We all need to plan more carefully for our future, if we wish our beneficiaries to inherit what we feel is rightfully theirs. The sad fact is that you’ve worked hard for years to provide a valuable asset to pass on to your loved ones, but your home may be under real threat if you later require long-term residential or personal care.
The Community Care Act 1990 empowers Local Authorities with the responsibility of providing Long Term Care. However they will refuse to pay for many of the services they provide on a means tested basis if assets are above the current threshold of just £14,250. Families of this vulnerable sector are dis-inherited when everything their parents have ever worked for during a whole lifetime is wiped out in just a few years of long term care.
Individuals may be tempted to give assets away to overcome this. Such action is unlikely to be successful due to the deliberate deprivation rule, whereby gifted assets are still included for means test calculations regardless of how long ago they were given away.
Sadly, up to one in four women and one in six men will need formal care during their lifetime. There are more than 500,000 people living in residential care. With a growing population of elderly people the figure is rising. It is upsetting for widows and widowers, who together had worked so hard for the family home they intended to leave to their children, suddenly losing the family home to pay £20,000-£30,000 a year care costs.
But YOU can avoid this happening by organising your affairs effectively with THE PROTECTIVE PROPERTY TRUST WILL. This quite simply is designed to protect the value of the share of the deceased partner in the property, from being used to pay the care bills of the surviving partner if they require permanent residential care. It also allows the surviving partner all the benefits of occupation or to move to a different property and will prevent the deceased partner’s share in the property being inherited by a second husband or wife.
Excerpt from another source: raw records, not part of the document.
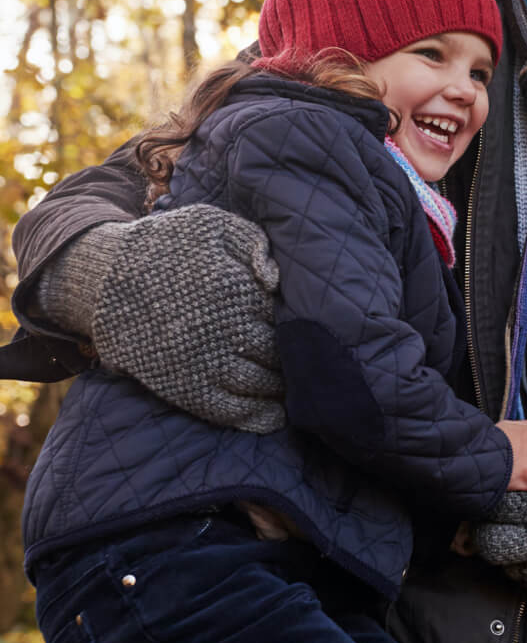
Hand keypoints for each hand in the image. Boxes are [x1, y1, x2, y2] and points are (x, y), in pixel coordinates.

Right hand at [90, 204, 285, 432]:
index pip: (281, 313)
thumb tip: (275, 282)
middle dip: (292, 355)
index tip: (304, 322)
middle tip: (305, 357)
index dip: (295, 319)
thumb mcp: (212, 225)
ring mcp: (198, 361)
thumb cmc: (167, 244)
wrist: (105, 277)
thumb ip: (254, 244)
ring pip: (257, 383)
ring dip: (280, 387)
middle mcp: (217, 328)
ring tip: (293, 385)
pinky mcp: (181, 385)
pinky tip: (274, 417)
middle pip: (275, 350)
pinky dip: (255, 417)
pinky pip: (227, 409)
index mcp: (229, 287)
Ultimately, it leaves your share of the home to pass to your loved ones in the fullness of time.
If you have no hesitation in having building insurance for your family home, then you owe it to yourself and your loved ones to also protect your home against the Community Care Act 1990.
Why don’t I place my home in my children’s names?
If a council unearths evidence that a property has been deliberately shielded from a care home means test, it can call on considerable legal firepower.
First, if it happened within six months of asking the council for funding, it can rely on the Health and Social Services and Social Security Adjudications Act 1983.
In this case, the local authority can recover any sums it has to pay towards the resident’s care costs from the person the home was transferred to.
If they find the property transfer took place more than six months before asking for care, a separate piece of law called the Assessment of Resources Regulations allows the council to refuse to fund the resident in the care home – often sparking a legal challenge.